1. Pada Masa Kerajaan Banten
Mulanya
kerajaan Banten takluk oleh Faletehan(yang setelah wafat dikenal dengan nama
Sunan Gunung Djati), kemudian Kerajaan pakuan-pajajaran, Sunda-kelapa dan
tindakan terakhir yaitu menduduki daerah cirebon. Yang kemudian, semua itu
menjadi daerah taklukan Kesultanan Demak. Dalam tahun 1552, beliau pindah ke
Cirebon dan Pemerintahan Banten diserahkan kepada anaknya dari pernikahannya
dengan Nhay kawunganten. Anak itu bernama Pangeran Sebakingking. Disebut
Sultan Hasanudin. Beliau berkuasa di kesultanan Banten selama 18 tahun
(1552-1570).
Di banten
inilah Islam memang sudah masuk sejak dulu. Meskipun hampir bersamaan
memeluk agama Islam dengan Cirebon, tetapi Cirebon masih terikat dengan
norma-norma hukum dan adat kebiasaan Jawa-kuno. Ini nampak dari perbedaan dalam
tat peradilan di kedua kesultanan itu. Pengadilan di Banten disusun menurut
pengertian Islam. jika sebelum tahun 1600 pernah ada bentukan-bentukan
pengadilan yang berdasarkan pada hukum Hindu. Namun saat Sultan Hasanudin
memegang kekuasaan, sudah tidak ada lagi bekas dari hukum hindu. Di abad ke-17
di Banten hanya ada satu macam pengadilan, yaitu yang dipimpin oleh Kadhi
sebagai hakim seorang diri. Namun ada satu hukum / peraturan yang masih
mengingatkan pada pengaruh hukum Hindu, bawa hukuman mati yang dijatuhkan oleh
Kadhi, masih memerlukan pengesahan dari Raja.

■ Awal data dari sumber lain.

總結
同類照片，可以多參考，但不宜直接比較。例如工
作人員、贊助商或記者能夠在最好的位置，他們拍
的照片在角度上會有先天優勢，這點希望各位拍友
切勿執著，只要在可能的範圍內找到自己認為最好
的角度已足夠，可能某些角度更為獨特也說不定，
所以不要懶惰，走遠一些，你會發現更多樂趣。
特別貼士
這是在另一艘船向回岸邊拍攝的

2. Pada Masa Kerajaan Cirebon
Pada tahun 1479
M, kedudukan Cakrabuana digantikan oleh keponakannya. Keponakan Cakrabuana
tersebut merupakan buah perkawinan antara adik cakrabuana, yakni Nyai
Rarasantang, dengan Syarif Abdullah dari Mesir. Keponakan Cakrabuana itulah
yang bernama Syarif Hidayatullah (1448 – 1568 M). Setelah wafat, Syarif
Hidayatullah dikenal dengan nama sunan Gunung Jati, atau juga bergelar ingkang
Sinuhun Kanjeng Jati Purba Penetep Panatagama Awlya Allah Kutubid Jaman
Khalifatura Rasulullah.
Pertumbuhan dan
perkembangan kesultanan Cirebon yang pesat dimulai oleh syarif Hidayatullah. Ia
kemudian diyakini sebagai pendiri dinasti kesultanan cirebon dan banten, serta
menyebarislam di majalengka, Kuningan, kawali Galuh, Sunda Kelapa, dan Banten.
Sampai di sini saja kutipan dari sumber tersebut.